[Opening Material for this exercise section]

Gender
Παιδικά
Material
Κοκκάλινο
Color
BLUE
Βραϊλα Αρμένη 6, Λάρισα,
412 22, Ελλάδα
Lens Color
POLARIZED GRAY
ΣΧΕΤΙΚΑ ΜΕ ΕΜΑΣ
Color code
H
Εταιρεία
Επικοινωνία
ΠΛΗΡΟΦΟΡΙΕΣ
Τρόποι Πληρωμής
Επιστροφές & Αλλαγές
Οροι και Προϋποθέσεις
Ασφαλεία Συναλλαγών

[Closing Material for this exercise section]
[Opening Material for this exercise section]

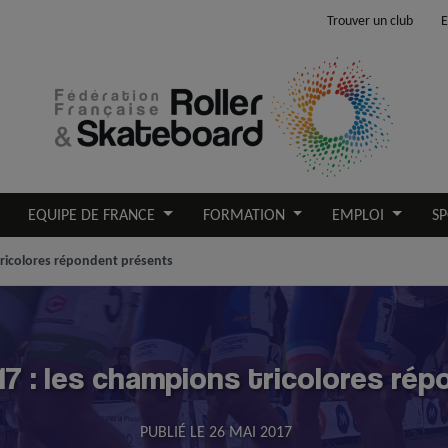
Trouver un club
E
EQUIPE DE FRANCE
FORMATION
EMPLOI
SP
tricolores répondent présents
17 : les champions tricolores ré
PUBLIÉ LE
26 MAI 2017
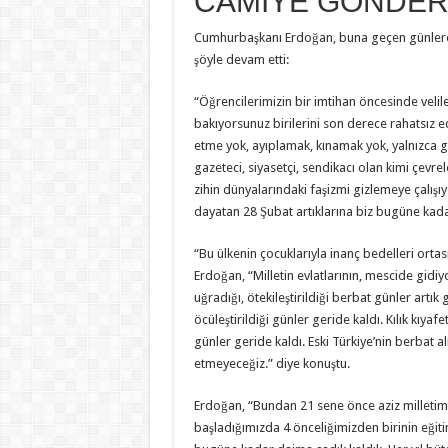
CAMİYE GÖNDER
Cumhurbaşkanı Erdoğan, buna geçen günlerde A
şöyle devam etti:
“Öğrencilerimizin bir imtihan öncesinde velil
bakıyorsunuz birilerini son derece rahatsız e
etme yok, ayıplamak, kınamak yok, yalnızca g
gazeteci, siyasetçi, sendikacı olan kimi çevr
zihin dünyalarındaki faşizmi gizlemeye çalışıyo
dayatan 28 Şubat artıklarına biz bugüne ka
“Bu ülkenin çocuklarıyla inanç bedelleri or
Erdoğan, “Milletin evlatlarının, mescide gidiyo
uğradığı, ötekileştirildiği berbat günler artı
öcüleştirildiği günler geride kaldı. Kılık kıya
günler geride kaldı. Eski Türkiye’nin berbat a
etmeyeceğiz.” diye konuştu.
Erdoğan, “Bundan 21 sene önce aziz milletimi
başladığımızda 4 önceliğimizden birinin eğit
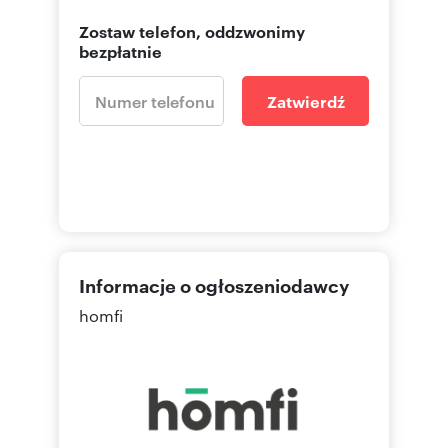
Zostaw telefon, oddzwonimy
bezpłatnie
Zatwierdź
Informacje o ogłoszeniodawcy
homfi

[Closing Material for this exercise section]
[Opening Material for this exercise section]

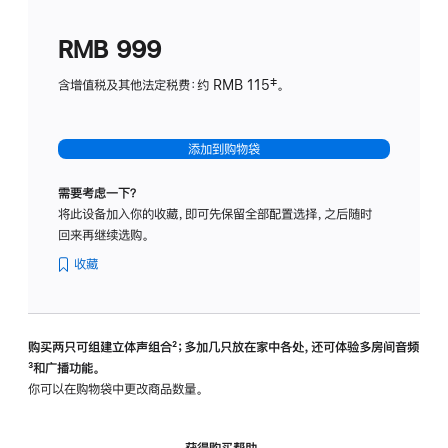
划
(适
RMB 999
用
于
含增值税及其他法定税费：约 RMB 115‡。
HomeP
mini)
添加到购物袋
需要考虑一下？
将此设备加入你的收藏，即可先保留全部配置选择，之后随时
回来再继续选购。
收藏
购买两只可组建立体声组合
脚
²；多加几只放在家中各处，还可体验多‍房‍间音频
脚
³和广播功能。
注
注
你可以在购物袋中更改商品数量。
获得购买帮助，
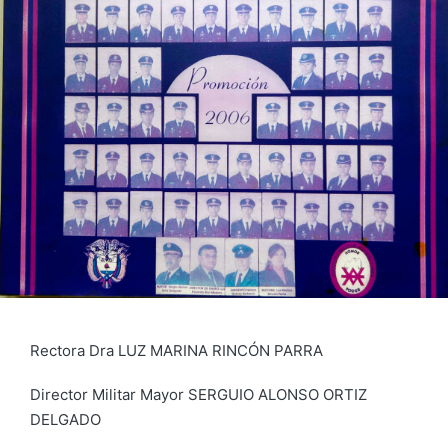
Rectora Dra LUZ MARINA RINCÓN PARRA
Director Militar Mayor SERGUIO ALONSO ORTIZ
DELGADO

[Closing Material for this exercise section]

— Exercise brief —
Lines above with "Erdoğan": state how many, nothing more.

— Result for this exercise —
3